# Work task
Reproduce every entry word for word. Drop all pictures from the copy.

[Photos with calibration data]

┌──

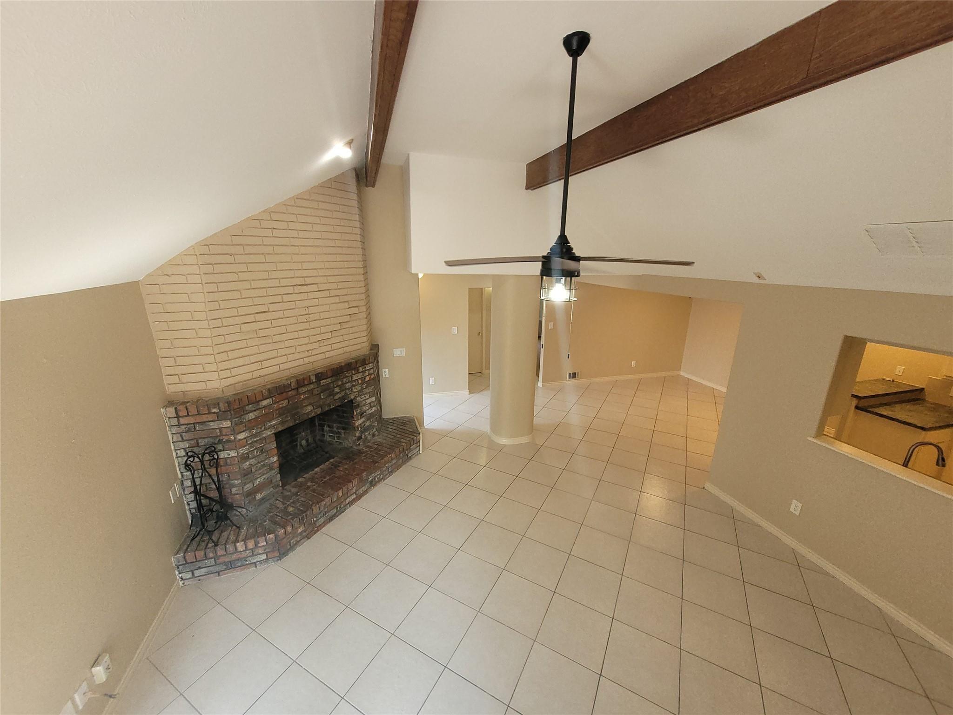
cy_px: 358
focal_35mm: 13
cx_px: 476
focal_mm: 1.74
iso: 125
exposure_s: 1/60
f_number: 2.2
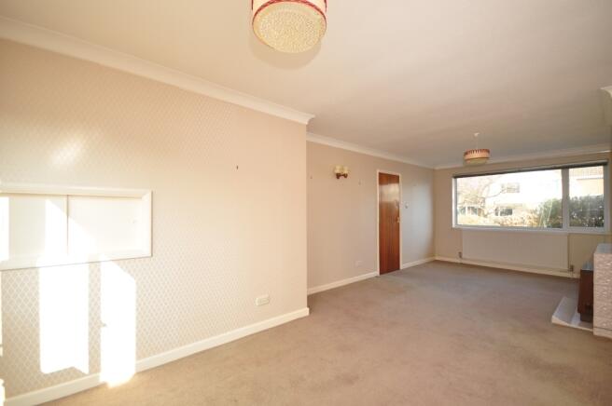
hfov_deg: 100.4
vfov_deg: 77.2
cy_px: 203
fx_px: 255
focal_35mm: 15
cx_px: 306
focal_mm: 10
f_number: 4
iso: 200
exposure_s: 1/60
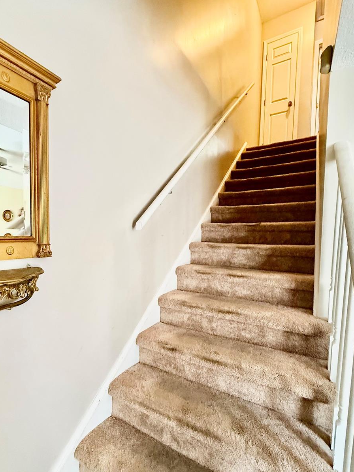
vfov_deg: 87.6
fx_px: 245
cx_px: 147
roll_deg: -0.2
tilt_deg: -3.7
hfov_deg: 71.1
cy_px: 256
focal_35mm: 18
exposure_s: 1/60
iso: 800
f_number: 2.2
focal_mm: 2.22
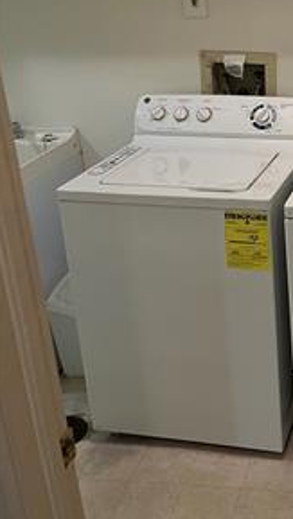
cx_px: 318
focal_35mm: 47
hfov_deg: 23.9
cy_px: 149
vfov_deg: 42.7
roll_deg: +4.2
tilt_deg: -14.8
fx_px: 648
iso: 125
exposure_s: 1/60
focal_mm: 5.1
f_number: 1.6
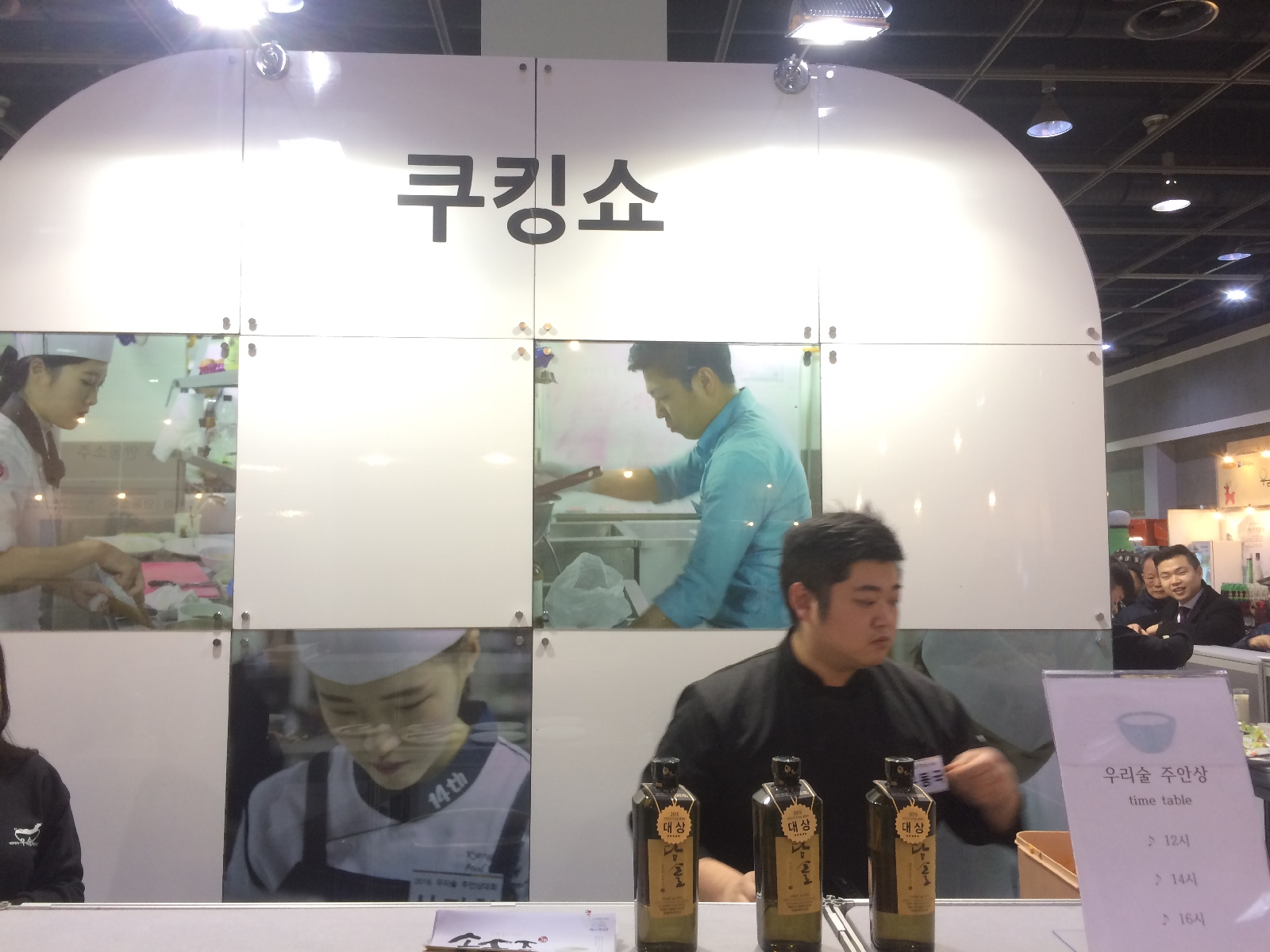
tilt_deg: +3.1
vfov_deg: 48.2
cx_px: 635
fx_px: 1064
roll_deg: +1.4
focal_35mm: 29
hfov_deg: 61.7
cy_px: 476
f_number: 2.2
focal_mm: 4.15
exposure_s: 1/30
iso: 64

└──

# Solution below
cy_px: 358
focal_35mm: 13
cx_px: 476
focal_mm: 1.74
iso: 125
exposure_s: 1/60
f_number: 2.2
hfov_deg: 100.4
vfov_deg: 77.2
cy_px: 203
fx_px: 255
focal_35mm: 15
cx_px: 306
focal_mm: 10
f_number: 4
iso: 200
exposure_s: 1/60
vfov_deg: 87.6
fx_px: 245
cx_px: 147
roll_deg: -0.2
tilt_deg: -3.7
hfov_deg: 71.1
cy_px: 256
focal_35mm: 18
exposure_s: 1/60
iso: 800
f_number: 2.2
focal_mm: 2.22
cx_px: 318
focal_35mm: 47
hfov_deg: 23.9
cy_px: 149
vfov_deg: 42.7
roll_deg: +4.2
tilt_deg: -14.8
fx_px: 648
iso: 125
exposure_s: 1/60
focal_mm: 5.1
f_number: 1.6
tilt_deg: +3.1
vfov_deg: 48.2
cx_px: 635
fx_px: 1064
roll_deg: +1.4
focal_35mm: 29
hfov_deg: 61.7
cy_px: 476
f_number: 2.2
focal_mm: 4.15
exposure_s: 1/30
iso: 64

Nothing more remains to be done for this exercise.